Edit config.toml (see also config.toml.example for the same template with setup notes) — Replace template authors (placeholder-target / placeholder-control) with real author rows before any live scrape; the CLI rejects placeholders on discover/metadata/fetch paths.
Optional: Quarto — Required for forensics report and the report step of forensics all. Install Quarto so quarto is on your PATH.
Optional extras (also shown by forensics peer-setup)
- uv sync --extra probability — Phase 9 token features (forensics extract --probability); pulls torch / transformers (large download).
- uv sync --extra baseline — Phase 10 Ollama-driven baseline generation (scripts/generate_baseline.py, forensics analyze --ai-baseline, …).
- uv sync --extra tui — Interactive forensics setup wizard (uv run forensics setup).
Optional: Ollama — For baseline generation, install Ollama and pull the model tags listed in [baseline] models (see docs/RUNBOOK.md); forensics peer-setup prints one ollama pull <tag> per configured tag. Use forensics peer-setup --check-ollama to verify reachability (no auto-pull).

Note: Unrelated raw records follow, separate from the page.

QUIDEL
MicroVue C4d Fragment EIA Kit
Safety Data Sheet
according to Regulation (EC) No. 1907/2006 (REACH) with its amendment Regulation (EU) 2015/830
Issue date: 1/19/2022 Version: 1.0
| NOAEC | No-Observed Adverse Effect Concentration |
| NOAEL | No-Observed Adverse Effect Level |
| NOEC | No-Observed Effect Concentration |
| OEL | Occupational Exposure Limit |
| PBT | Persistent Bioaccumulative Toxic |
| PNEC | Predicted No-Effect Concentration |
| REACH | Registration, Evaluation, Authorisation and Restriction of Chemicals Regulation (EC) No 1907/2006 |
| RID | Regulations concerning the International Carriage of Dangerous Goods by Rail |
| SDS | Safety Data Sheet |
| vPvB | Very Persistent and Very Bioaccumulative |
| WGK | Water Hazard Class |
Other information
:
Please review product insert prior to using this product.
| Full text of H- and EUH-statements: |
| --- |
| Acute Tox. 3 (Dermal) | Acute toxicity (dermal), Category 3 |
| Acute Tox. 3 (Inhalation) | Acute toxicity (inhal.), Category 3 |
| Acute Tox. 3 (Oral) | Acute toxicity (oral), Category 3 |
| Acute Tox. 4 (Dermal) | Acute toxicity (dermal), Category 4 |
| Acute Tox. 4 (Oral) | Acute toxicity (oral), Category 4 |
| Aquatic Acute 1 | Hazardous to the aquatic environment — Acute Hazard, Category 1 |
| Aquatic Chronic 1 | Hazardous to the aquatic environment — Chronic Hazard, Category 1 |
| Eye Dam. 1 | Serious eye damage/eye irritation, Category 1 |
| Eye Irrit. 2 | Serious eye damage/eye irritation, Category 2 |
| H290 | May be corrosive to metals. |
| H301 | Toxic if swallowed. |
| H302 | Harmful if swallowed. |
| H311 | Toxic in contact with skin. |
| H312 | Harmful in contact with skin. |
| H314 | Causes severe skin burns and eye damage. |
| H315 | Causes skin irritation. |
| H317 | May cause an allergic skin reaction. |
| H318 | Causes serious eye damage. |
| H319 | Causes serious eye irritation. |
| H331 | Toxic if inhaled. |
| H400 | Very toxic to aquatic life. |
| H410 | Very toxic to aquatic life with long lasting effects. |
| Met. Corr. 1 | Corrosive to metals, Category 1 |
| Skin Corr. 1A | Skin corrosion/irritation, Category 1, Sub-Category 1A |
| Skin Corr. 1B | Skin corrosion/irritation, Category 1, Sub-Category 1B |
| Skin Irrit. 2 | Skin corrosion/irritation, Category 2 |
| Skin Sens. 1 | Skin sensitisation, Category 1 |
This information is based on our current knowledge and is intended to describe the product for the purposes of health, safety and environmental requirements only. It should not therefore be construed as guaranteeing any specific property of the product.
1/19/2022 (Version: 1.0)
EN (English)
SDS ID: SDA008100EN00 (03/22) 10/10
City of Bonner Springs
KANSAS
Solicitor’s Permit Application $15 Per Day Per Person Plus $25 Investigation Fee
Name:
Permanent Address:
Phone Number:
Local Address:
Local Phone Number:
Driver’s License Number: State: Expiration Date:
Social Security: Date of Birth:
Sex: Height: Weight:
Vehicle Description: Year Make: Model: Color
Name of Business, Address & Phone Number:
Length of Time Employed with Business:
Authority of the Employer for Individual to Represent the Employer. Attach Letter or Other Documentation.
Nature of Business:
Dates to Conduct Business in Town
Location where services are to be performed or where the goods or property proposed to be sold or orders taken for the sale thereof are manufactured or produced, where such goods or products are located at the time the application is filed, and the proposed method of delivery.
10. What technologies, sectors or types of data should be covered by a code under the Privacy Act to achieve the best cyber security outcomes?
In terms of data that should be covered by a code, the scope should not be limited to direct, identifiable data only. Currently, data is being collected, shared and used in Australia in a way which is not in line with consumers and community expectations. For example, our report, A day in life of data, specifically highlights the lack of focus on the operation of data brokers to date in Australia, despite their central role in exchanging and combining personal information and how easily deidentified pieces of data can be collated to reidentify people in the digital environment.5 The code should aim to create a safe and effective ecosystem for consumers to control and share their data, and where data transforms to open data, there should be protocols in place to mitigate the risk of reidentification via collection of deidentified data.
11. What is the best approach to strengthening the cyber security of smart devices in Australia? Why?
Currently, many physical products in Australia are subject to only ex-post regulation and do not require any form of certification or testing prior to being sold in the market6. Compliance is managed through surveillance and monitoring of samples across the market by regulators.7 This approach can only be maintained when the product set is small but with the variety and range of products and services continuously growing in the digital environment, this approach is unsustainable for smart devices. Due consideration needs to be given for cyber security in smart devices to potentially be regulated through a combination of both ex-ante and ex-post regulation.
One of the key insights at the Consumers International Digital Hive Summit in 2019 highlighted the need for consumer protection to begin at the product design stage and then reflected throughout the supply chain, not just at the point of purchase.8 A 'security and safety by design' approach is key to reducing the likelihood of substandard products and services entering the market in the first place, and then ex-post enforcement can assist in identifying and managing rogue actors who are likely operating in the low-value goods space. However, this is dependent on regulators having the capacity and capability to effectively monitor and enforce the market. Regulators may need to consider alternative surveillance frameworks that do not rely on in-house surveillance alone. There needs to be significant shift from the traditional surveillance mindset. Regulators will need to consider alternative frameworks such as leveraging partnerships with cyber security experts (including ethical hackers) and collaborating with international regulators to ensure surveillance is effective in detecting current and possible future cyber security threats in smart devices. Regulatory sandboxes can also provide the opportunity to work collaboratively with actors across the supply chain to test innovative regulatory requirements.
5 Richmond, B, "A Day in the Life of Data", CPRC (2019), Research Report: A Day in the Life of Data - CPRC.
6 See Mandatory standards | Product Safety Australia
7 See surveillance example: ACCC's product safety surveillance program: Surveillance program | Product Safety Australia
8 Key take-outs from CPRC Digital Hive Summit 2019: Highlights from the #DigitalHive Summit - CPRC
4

Validate before a long run

uv run forensics validate
uv run forensics preflight          # add --strict to fail on warnings

Secrets / environment — Copy .env.example if your deployment uses external secrets or observability; the core pipeline is driven by config.toml and FORENSICS_*. Override the config file path with FORENSICS_CONFIG_FILE.

Default SQLite corpus path is data/articles.db under the project root (see DEFAULT_DB_RELATIVE in settings).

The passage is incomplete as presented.